WHAT TO PRODUCE: Only an exact copy of the records, from the line with "enntnisse vorausgesetzt werden." through the last line, is wanted.

[Dataset items]

================================

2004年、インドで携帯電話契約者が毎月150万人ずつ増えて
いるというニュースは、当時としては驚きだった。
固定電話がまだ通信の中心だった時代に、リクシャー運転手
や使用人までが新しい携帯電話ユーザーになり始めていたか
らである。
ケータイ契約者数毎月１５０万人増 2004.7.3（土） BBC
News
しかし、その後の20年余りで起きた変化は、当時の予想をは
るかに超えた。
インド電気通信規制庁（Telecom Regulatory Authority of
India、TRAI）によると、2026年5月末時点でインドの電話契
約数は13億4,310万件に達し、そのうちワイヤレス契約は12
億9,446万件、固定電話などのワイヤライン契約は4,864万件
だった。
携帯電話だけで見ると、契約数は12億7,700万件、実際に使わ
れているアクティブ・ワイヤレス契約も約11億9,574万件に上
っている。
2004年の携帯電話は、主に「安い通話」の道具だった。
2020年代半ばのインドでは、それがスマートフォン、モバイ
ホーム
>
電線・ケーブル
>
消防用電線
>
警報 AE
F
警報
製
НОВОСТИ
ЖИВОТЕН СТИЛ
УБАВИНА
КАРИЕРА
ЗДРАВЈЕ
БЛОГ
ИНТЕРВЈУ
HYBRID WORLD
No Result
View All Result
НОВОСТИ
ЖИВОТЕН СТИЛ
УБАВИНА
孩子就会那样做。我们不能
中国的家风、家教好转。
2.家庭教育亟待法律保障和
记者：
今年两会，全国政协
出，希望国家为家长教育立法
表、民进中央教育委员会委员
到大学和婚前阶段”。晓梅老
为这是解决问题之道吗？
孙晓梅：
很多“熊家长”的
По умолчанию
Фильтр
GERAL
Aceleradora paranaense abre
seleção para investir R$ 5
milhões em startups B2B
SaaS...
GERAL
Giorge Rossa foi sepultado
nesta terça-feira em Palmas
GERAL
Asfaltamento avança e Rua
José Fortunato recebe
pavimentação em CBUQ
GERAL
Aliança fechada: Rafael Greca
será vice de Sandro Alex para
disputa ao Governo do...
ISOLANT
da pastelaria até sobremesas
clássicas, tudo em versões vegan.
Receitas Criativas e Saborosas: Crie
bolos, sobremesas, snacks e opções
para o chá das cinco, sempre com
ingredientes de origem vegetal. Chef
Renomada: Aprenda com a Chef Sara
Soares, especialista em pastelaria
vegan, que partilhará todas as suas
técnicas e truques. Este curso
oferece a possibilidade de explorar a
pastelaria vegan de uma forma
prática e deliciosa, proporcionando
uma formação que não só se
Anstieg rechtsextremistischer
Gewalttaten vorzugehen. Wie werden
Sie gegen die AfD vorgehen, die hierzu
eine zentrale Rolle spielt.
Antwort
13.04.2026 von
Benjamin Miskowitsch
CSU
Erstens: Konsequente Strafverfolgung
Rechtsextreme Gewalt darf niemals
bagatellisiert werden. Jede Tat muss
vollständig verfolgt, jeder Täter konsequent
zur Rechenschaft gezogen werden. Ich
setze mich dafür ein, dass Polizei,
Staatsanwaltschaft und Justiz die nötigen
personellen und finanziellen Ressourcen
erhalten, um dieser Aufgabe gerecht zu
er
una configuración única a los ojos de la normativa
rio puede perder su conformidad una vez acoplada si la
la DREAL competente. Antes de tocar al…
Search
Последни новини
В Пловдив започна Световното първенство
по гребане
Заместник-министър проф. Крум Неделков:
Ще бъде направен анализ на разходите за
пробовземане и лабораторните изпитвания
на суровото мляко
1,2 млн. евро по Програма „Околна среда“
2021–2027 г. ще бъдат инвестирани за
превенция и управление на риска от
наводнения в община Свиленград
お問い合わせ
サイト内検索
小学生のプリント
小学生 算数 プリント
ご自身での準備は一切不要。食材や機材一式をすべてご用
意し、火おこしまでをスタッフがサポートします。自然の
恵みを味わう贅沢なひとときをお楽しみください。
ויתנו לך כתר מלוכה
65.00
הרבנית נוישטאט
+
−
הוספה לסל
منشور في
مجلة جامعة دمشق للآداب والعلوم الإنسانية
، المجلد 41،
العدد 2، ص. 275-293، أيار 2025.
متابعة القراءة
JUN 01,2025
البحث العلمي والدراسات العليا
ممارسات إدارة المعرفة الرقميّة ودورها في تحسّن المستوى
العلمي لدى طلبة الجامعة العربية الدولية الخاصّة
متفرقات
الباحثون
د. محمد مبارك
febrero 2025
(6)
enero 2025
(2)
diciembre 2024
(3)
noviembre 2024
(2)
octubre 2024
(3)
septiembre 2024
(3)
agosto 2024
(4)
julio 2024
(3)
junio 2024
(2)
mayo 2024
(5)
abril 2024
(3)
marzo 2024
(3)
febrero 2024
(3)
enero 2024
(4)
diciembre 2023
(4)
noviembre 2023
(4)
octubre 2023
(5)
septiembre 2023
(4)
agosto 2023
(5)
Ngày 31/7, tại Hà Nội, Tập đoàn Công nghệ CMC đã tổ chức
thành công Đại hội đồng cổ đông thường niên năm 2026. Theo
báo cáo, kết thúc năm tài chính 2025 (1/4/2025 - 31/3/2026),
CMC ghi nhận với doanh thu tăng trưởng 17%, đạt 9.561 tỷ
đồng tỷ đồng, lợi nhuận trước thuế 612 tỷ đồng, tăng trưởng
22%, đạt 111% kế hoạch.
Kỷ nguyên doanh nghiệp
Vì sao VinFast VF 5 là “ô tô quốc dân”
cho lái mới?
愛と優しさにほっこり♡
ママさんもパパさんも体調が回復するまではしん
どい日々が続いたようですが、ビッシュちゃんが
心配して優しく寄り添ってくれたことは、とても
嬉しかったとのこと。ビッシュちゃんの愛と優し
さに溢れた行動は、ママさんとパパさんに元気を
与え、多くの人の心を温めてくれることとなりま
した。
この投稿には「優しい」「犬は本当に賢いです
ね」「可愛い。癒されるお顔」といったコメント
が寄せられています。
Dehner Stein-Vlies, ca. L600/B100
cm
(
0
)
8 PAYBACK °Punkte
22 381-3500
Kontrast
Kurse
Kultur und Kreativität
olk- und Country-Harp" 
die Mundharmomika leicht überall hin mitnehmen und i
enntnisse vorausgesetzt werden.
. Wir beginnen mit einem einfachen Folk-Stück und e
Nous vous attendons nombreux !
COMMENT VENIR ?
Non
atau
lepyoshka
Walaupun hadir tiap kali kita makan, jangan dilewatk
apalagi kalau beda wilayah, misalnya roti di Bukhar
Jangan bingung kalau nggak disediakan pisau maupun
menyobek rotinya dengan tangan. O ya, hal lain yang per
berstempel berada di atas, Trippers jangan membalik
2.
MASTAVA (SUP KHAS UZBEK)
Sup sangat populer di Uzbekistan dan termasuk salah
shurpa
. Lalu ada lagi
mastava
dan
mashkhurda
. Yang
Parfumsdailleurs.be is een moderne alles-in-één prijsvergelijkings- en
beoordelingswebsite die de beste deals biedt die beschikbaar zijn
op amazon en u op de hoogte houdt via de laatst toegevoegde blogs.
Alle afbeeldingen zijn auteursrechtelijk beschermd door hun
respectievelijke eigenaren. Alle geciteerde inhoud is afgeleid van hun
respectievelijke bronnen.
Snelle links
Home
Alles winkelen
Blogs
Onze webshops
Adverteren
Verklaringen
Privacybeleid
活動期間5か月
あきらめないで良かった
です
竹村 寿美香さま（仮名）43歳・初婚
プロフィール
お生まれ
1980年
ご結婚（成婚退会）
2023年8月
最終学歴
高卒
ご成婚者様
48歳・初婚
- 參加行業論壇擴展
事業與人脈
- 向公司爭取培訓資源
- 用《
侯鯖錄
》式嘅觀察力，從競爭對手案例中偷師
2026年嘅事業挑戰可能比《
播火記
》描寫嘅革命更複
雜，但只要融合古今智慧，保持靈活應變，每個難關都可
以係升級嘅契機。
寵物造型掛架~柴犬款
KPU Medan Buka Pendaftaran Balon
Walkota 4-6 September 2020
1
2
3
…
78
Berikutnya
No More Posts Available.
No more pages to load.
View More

================================

WRITTEN REPLY:
enntnisse vorausgesetzt werden.
. Wir beginnen mit einem einfachen Folk-Stück und e
Nous vous attendons nombreux !
COMMENT VENIR ?
Non
atau
lepyoshka
Walaupun hadir tiap kali kita makan, jangan dilewatk
apalagi kalau beda wilayah, misalnya roti di Bukhar
Jangan bingung kalau nggak disediakan pisau maupun
menyobek rotinya dengan tangan. O ya, hal lain yang per
berstempel berada di atas, Trippers jangan membalik
2.
MASTAVA (SUP KHAS UZBEK)
Sup sangat populer di Uzbekistan dan termasuk salah
shurpa
. Lalu ada lagi
mastava
dan
mashkhurda
. Yang
Parfumsdailleurs.be is een moderne alles-in-één prijsvergelijkings- en
beoordelingswebsite die de beste deals biedt die beschikbaar zijn
op amazon en u op de hoogte houdt via de laatst toegevoegde blogs.
Alle afbeeldingen zijn auteursrechtelijk beschermd door hun
respectievelijke eigenaren. Alle geciteerde inhoud is afgeleid van hun
respectievelijke bronnen.
Snelle links
Home
Alles winkelen
Blogs
Onze webshops
Adverteren
Verklaringen
Privacybeleid
活動期間5か月
あきらめないで良かった
です
竹村 寿美香さま（仮名）43歳・初婚
プロフィール
お生まれ
1980年
ご結婚（成婚退会）
2023年8月
最終学歴
高卒
ご成婚者様
48歳・初婚
- 參加行業論壇擴展
事業與人脈
- 向公司爭取培訓資源
- 用《
侯鯖錄
》式嘅觀察力，從競爭對手案例中偷師
2026年嘅事業挑戰可能比《
播火記
》描寫嘅革命更複
雜，但只要融合古今智慧，保持靈活應變，每個難關都可
以係升級嘅契機。
寵物造型掛架~柴犬款
KPU Medan Buka Pendaftaran Balon
Walkota 4-6 September 2020
1
2
3
…
78
Berikutnya
No More Posts Available.
No more pages to load.
View More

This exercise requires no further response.